Я просто дал ему определения и теоремы, он понял их и запомнил с первого прочтения, а затем как принялся применять - будто всю жизнь только тем и занимался. У меня захватывало дух, когда я пытался следить за ходом его мысли: я будто садился в скоростной поезд и мчался в нём, не касаясь земли. Притом было весьма сложно не выпасть из окна по дороге.

Меня приводило в восторг происходящее в голове Тина, искренне восхищали его способности; между тем, он сам относился к ним равнодушно, если не сказать - с пренебрежением. Ему нравилась математика, но он не придавал никакого значения своим успехам в ней. Куда больше, чем радовался этим успехам, Тин огорчался из-за неудач в Гуманных науках. Они шли у него довольно туго: иногда ему приходилось заниматься зубрёжкой.
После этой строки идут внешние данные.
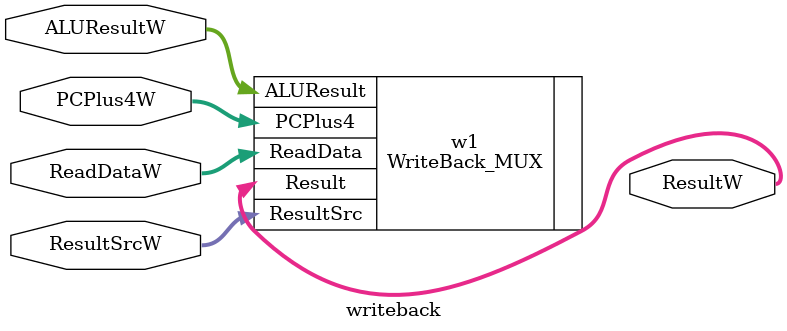
<source format=v>
`timescale 1ns / 1ps


module writeback(
//input RegWriteW,
input [1:0] ResultSrcW,
input [31:0] ALUResultW,ReadDataW,PCPlus4W,
output [31:0] ResultW
    );
    
   WriteBack_MUX w1(
        .ResultSrc(ResultSrcW),
        .ALUResult(ALUResultW),
        .ReadData(ReadDataW),
        .PCPlus4(PCPlus4W),
        .Result(ResultW)
       );
    
endmodule

</source>
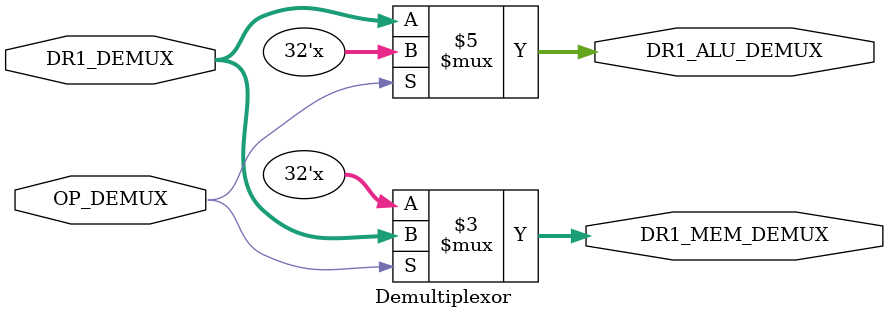
<source format=v>
module Demultiplexor(
	input [31:0] DR1_DEMUX,
	input OP_DEMUX,
	output reg [31:0] DR1_ALU_DEMUX,
	output reg [31:0] DR1_MEM_DEMUX
);

always @* begin
	
	case (OP_DEMUX)
		1'b1: DR1_MEM_DEMUX = DR1_DEMUX;
		1'b0: DR1_ALU_DEMUX = DR1_DEMUX;
	endcase
end
endmodule

</source>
 - Эйвер, мне кажется, у меня никогда не получится, - ныл он периодически.

 - Всё получится, - заявлял я и продолжал остервенело кормить его мозг невкусной для него едой. Это было мучительно, но я знал, что он окончательно возненавидит себя, если не будет продолжать, да и я себя возненавижу. При этом я чувствовал, что перестать изучать математику с его стороны будет ужасным преступлением, равносильным убийству, и не давал ему перестать.